Na altura, havia apenas dez estados-membros na União Europeia. Hoje há 27 e, ao longo de cinco meses, o par visitou cada um; visitaram também o Reino Unido, que deixou formalmente a União em 2020. "A ideia era descobrir o que nos liga. Descobrir o que as pessoas pensam sobre o seu futuro e a ideia de que pertencem a esse grupo", explica Lieve. "Tive a ideia de fazer dez perguntas simples e traduzi-las para 24 línguas – como "o que mais vos assusta?", "sente-se pobre ou rico?", "como vê o futuro?" e "qual é o maior desafio que temos?". Perguntas que tanto uma criança como alguém com 100 anos de idade pode responder."

As respostas que recebeu eram muitas vezes difíceis de ouvir. Durante cinco meses física e emocionalmente desafiadores, testemunhou amor, medo, beleza, desencanto, riqueza, pobreza, conforto, desespero e raiva. Uma jovem de Roma que quer mais do que a maternidade. Proprietários "queer" de uma discoteca na Polónia que esperam um dia poder casar. Um jovem agricultor belga de ovinos, frustrado com lacunas legais. Um homem de meia idade no Luxemburgo que trocou a correria diária por uma caravana. E refugiados, tantos refugiados, que procuram um lar e aceitação, mas muito poucos o encontram.

Lieve descobriu que, para muitos, o passado era uma força tão poderosa nas suas vidas como o presente. Alguns esperam por tempos melhores com nostalgia, outros são assombrados por um espetro de perigo sempre presente que poderia quase constituir um trauma intergeracional. Na Estónia, conhece Janika, uma gestora de RH e mãe duas crianças que faz parte do Naiskodukaitse – o exército voluntário das mulheres. "Diz-me que, para ela, uma invasão é um cenário plausível e não uma fantasia. Os seus avós, pais, e ela mesma já a experienciaram em primeira mão."

Quatro pessoas estão diante do cenário cinzento de um fotógrafo, com as cabeças curvadas e braços em volta umas das outras. Além do cenário, há enormes montanhas cobertas de neve.
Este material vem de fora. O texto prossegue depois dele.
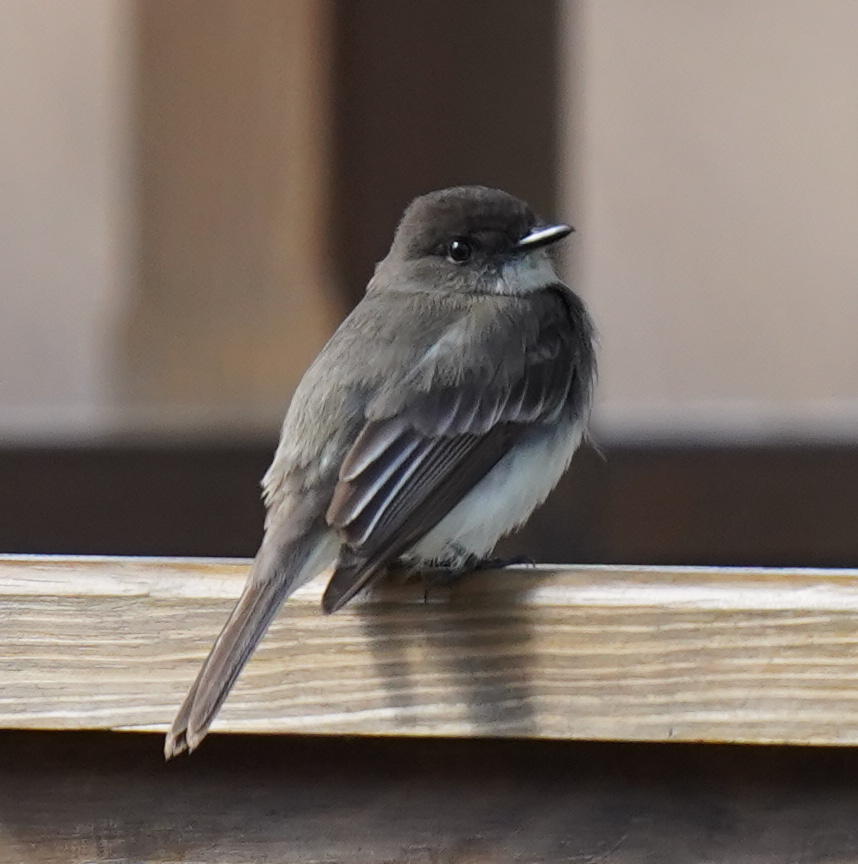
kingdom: Animalia
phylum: Chordata
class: Aves
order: Passeriformes
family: Tyrannidae
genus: Sayornis
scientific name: Sayornis phoebe
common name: Eastern phoebe
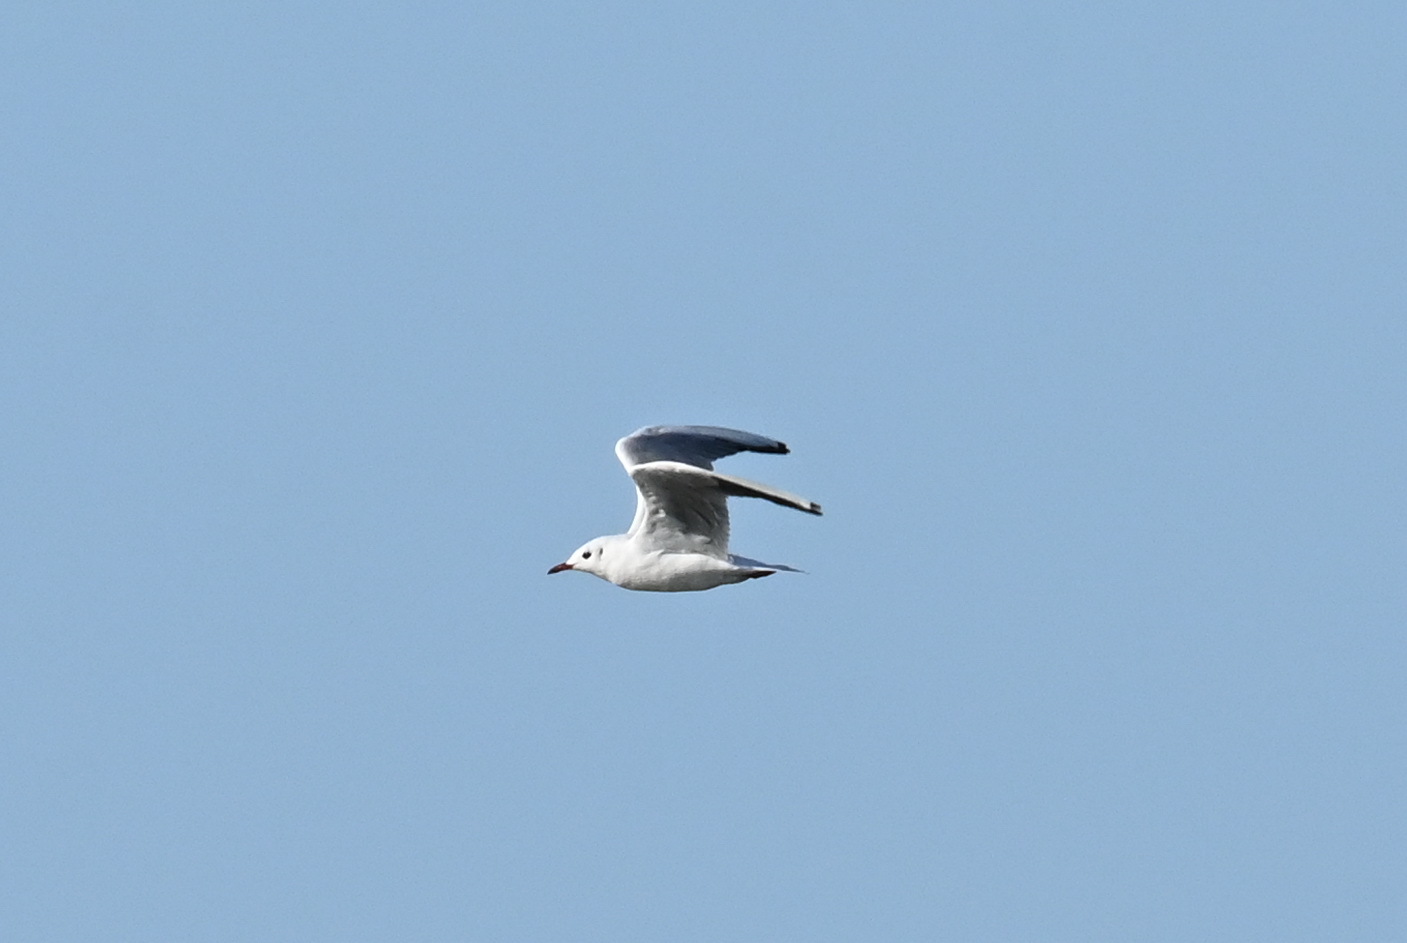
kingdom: Animalia
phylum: Chordata
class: Aves
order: Charadriiformes
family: Laridae
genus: Chroicocephalus
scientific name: Chroicocephalus ridibundus
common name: Black-headed gull
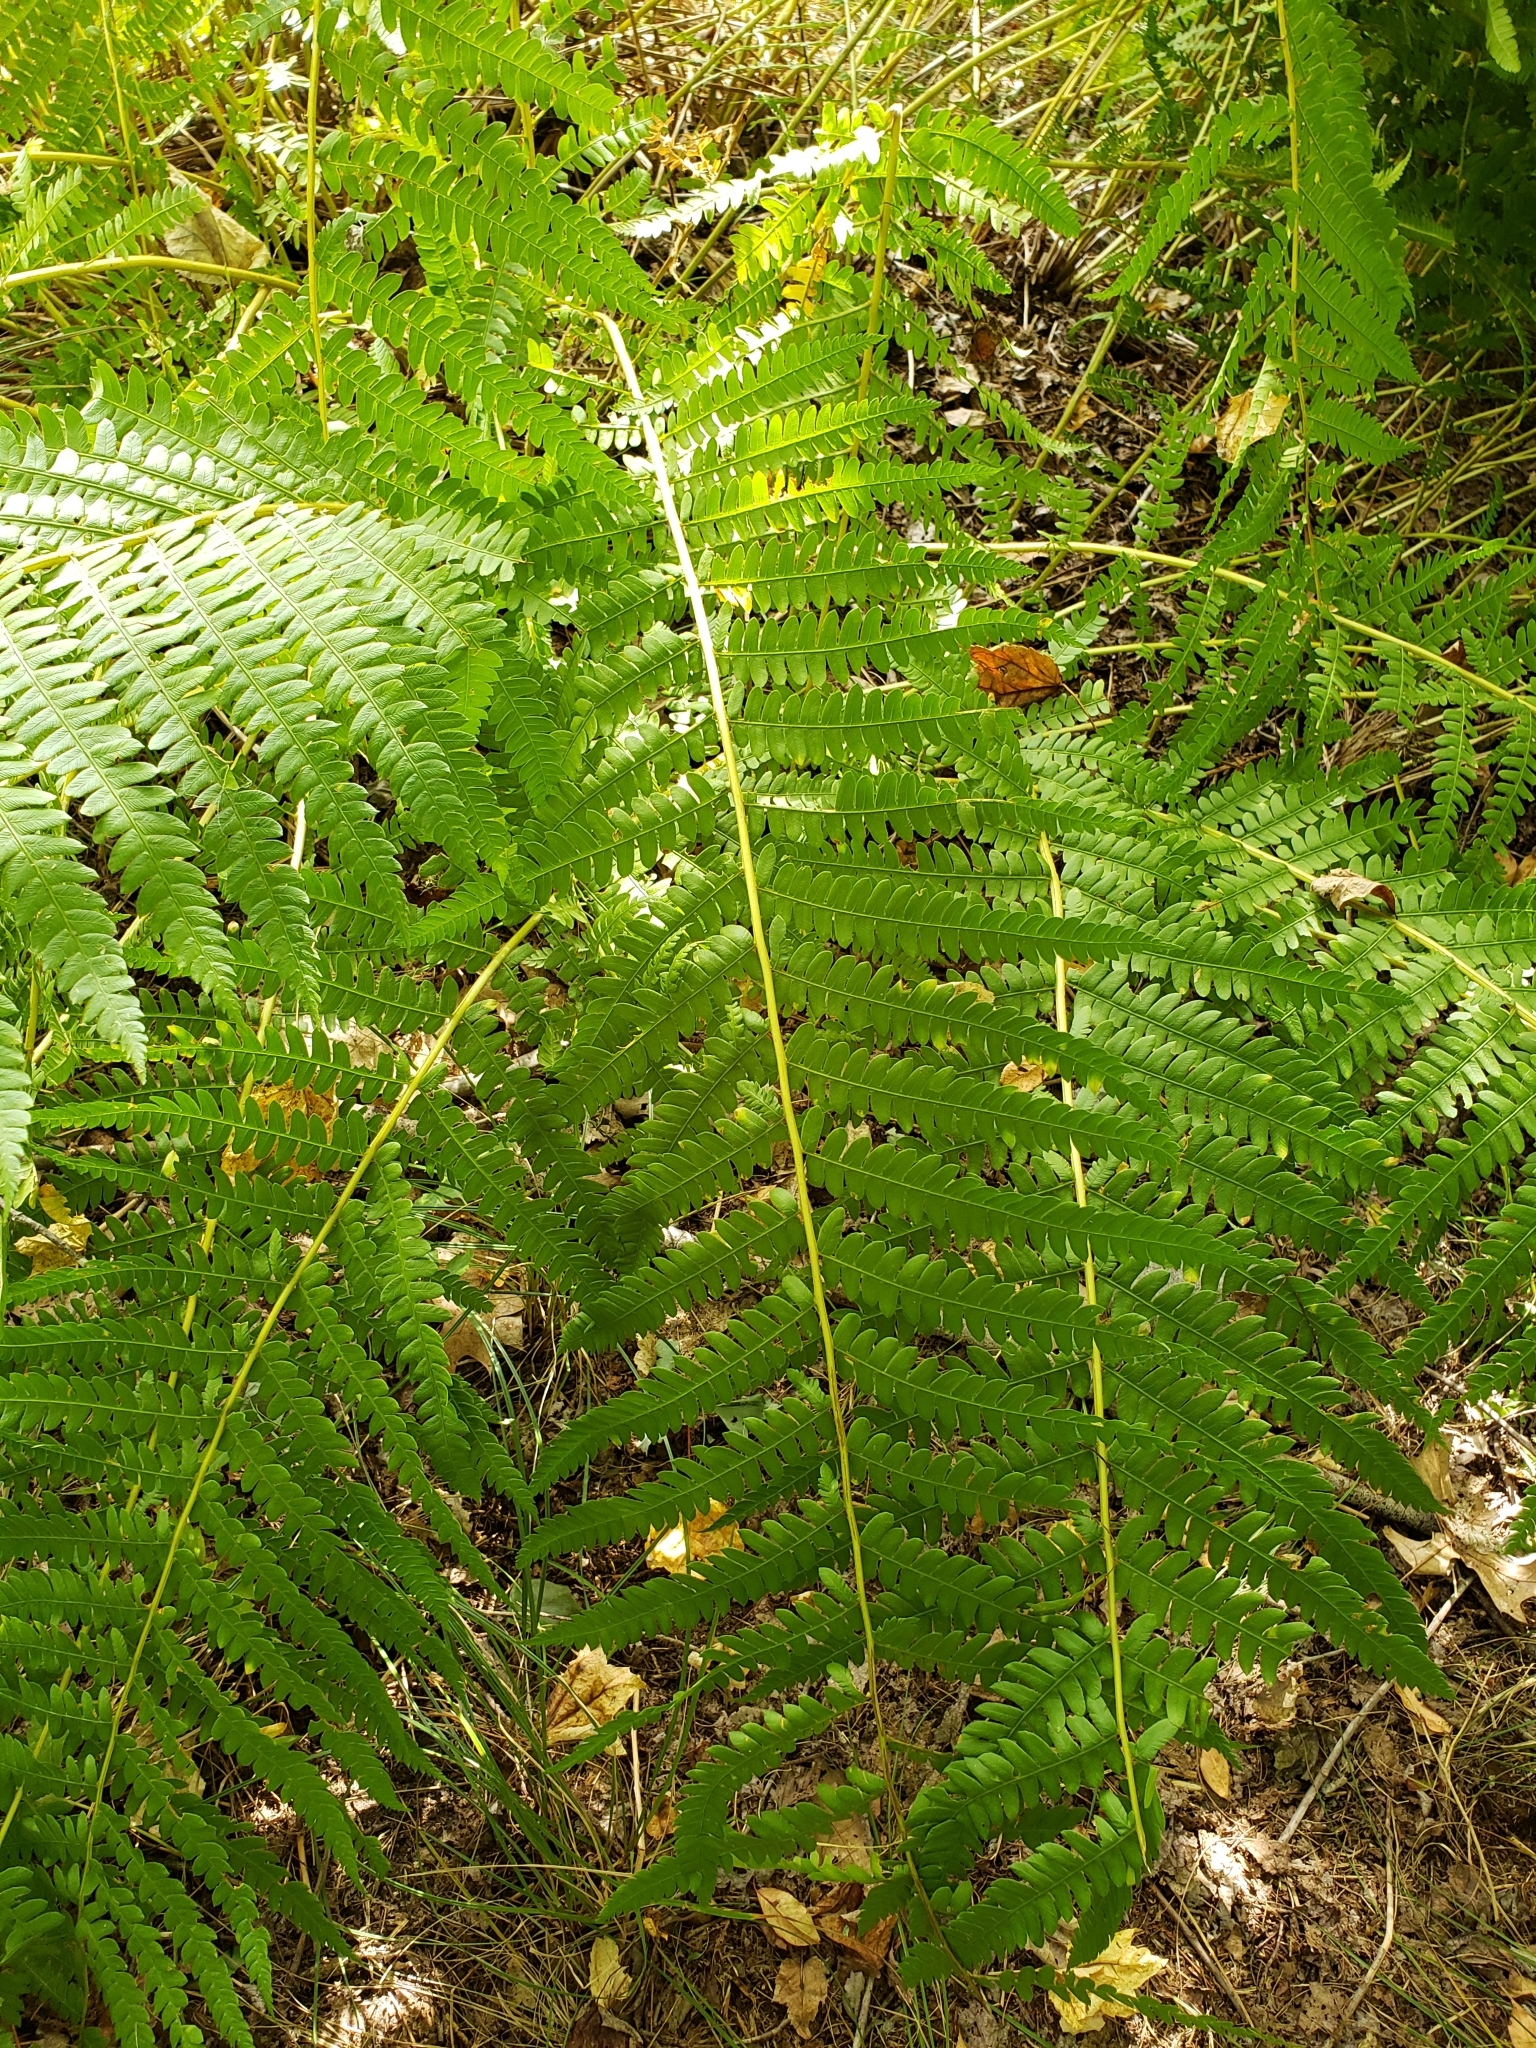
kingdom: Plantae
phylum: Tracheophyta
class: Polypodiopsida
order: Osmundales
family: Osmundaceae
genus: Osmundastrum
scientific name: Osmundastrum cinnamomeum
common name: Cinnamon fern
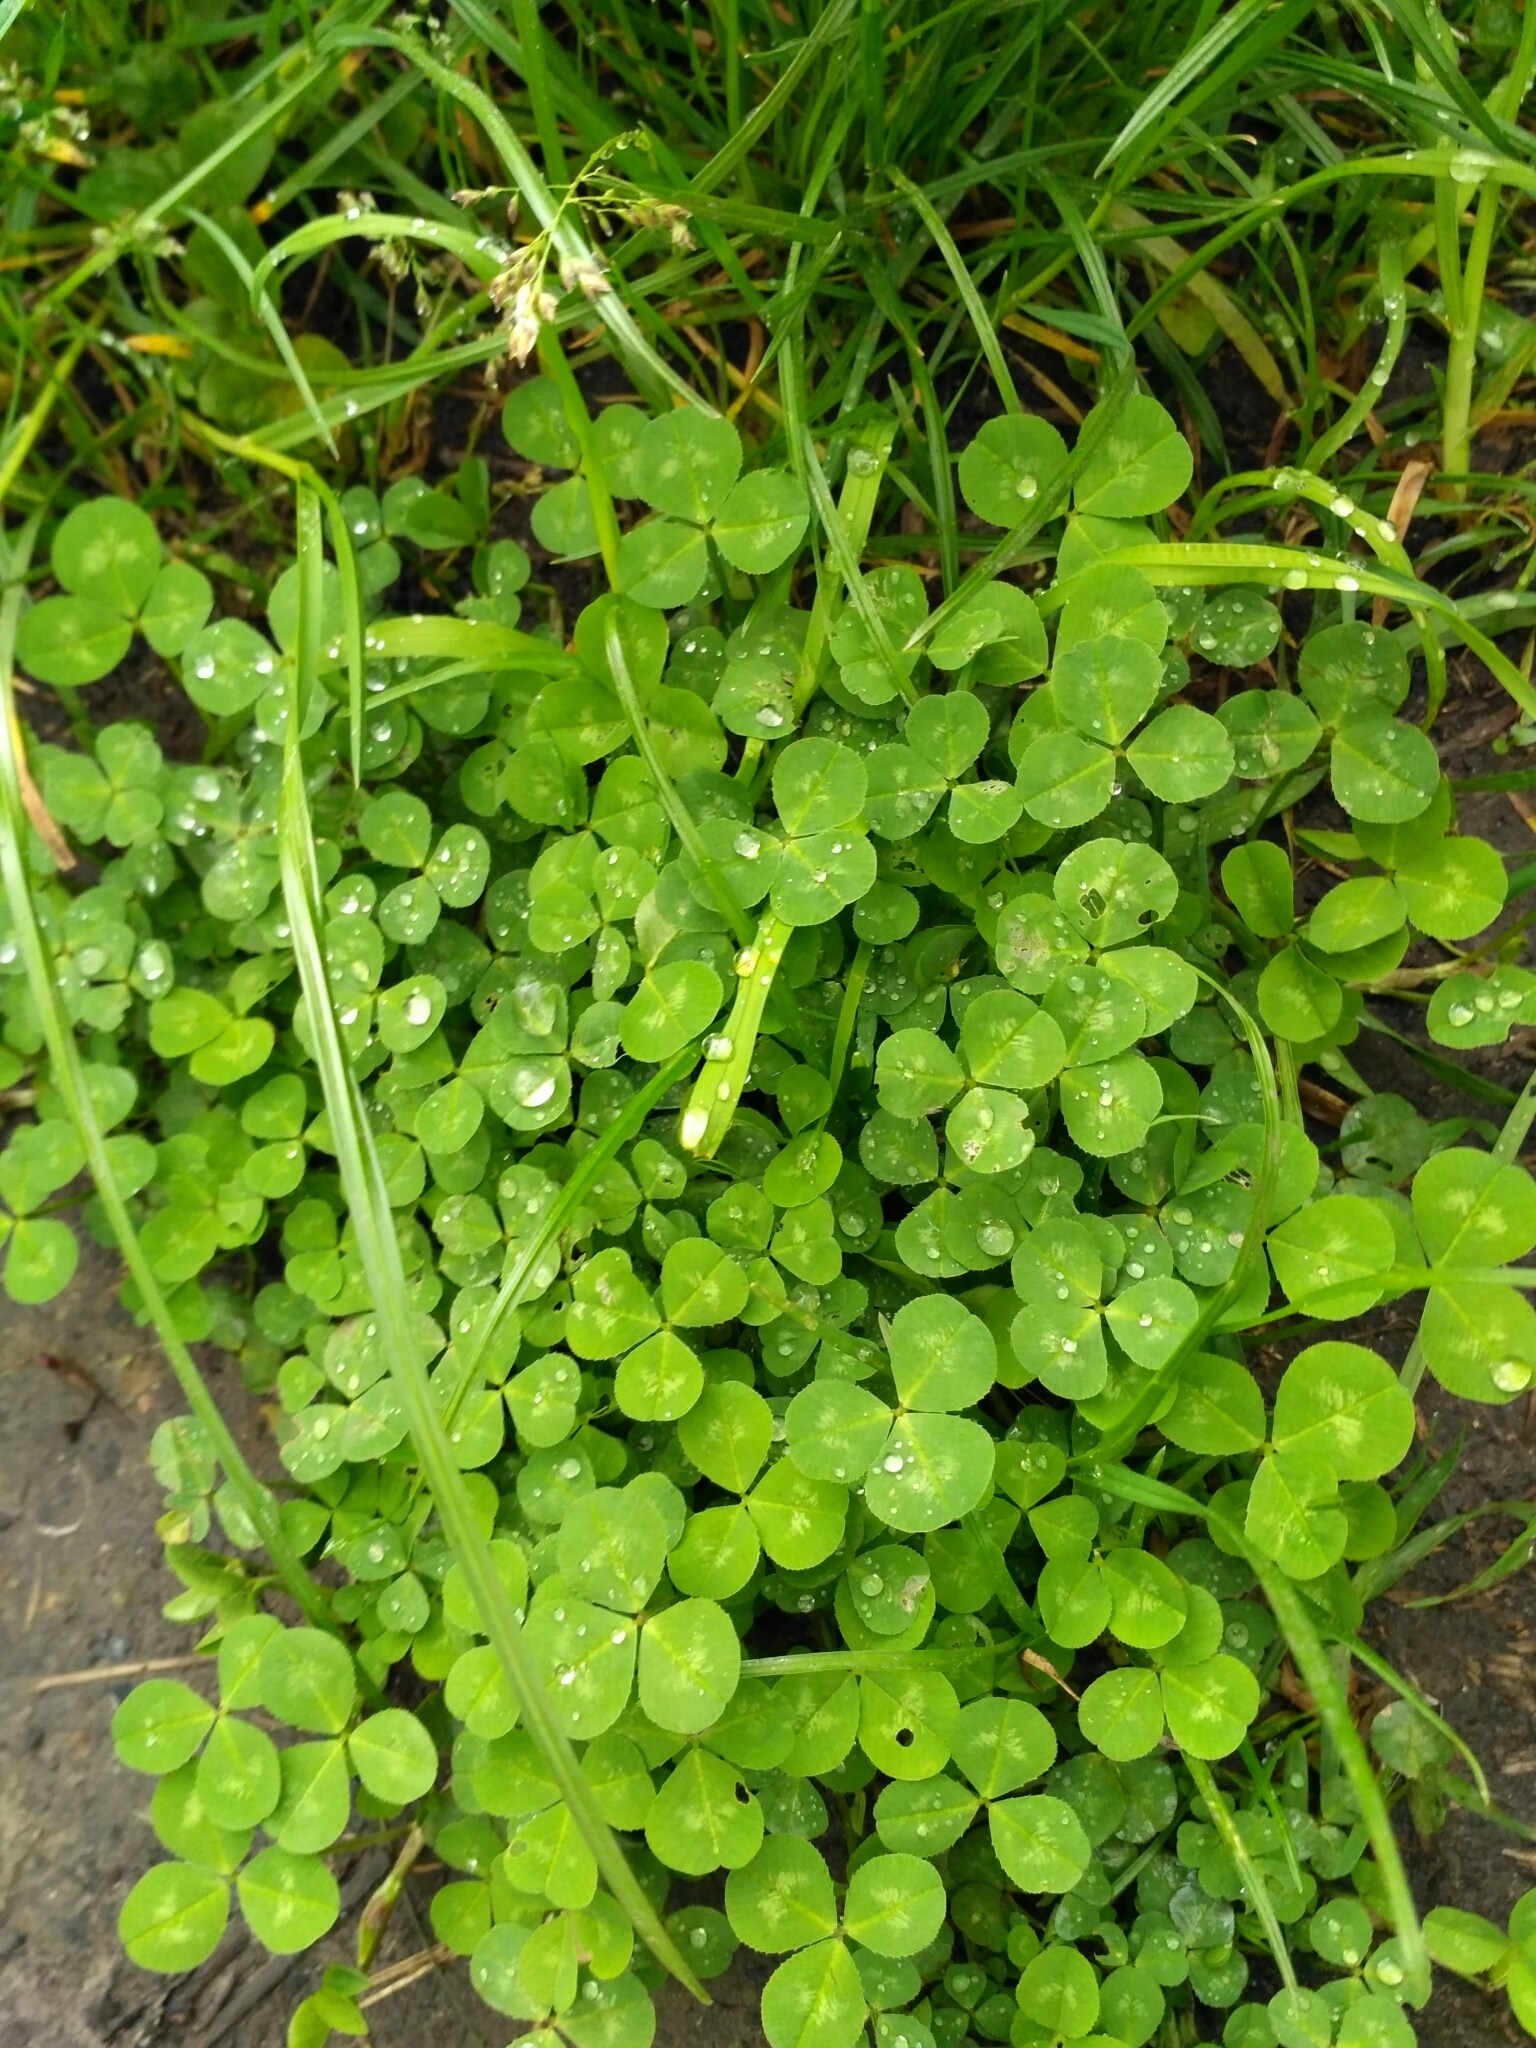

Itália – Alberto, Martina, Giuseppe e Luca, um grupo de amigos de Trento, no Glaciar Marmolada, nas Dolomitas. Em 2022, uma enorme coluna de gelo glacial caiu na montanha, matando onze pessoas, ferindo oito e colocando a mudança climática no centro da atenção dos locais.

Por milagre, sobrevivemos ao desastre. Eu próprio estava gravemente ferido e quase perdi uma perna, mas ainda estou vivo. Um amigo nosso morreu aqui. Voltar aqui é difícil. Dói e assusta-me."

À medida que Lieve foi passando de país para país, descobriu contrastes, contradições e condições que formam uma imagem da Europa com uma complexidade caleidoscópica em quase todos os aspetos. As decisões tomadas por aqueles no poder podem afetar algumas pessoas de formas negativas e vice-versa. Nada é tão claro quanto queremos acreditar. E, embora omita deliberadamente a política da sua narrativa, tais questões tendem a vir ao de cima através de tópicos como as alterações climáticas, os direitos LGBTQ+, a crise dos refugiados e o impacto do Brexit.

"Mas não confundam", diz com firmeza. "O meu livro e o meu projeto não são políticos. São realmente as histórias das pessoas e com o que lutam. Não importa o tipo de partido político em que está – não é a história deles e a nossa." E descobre que existem algumas coisas que todos partilhamos, independentemente da localização ou idioma. "O amor e a segurança são importantes para todos", escreve no seu livro 'We Are Europe – Encounter with a Continent' (Somos Europa - encontro com um continente)". "Todos queremos ser saudáveis e manter-nos saudáveis. Queremos paz e tranquilidade. Os pais em todo o lado têm esperança de um futuro promissor para os seus filhos."

O projeto e a exposição Somos Europa são apoiados pela Canon Bélgica. A viagem de Lieve é também um documentário de uma hora e uma série documental de seis partes para o canal de televisão belga VRT CANVAS e VRT MAX chamado Wij zijn Europa.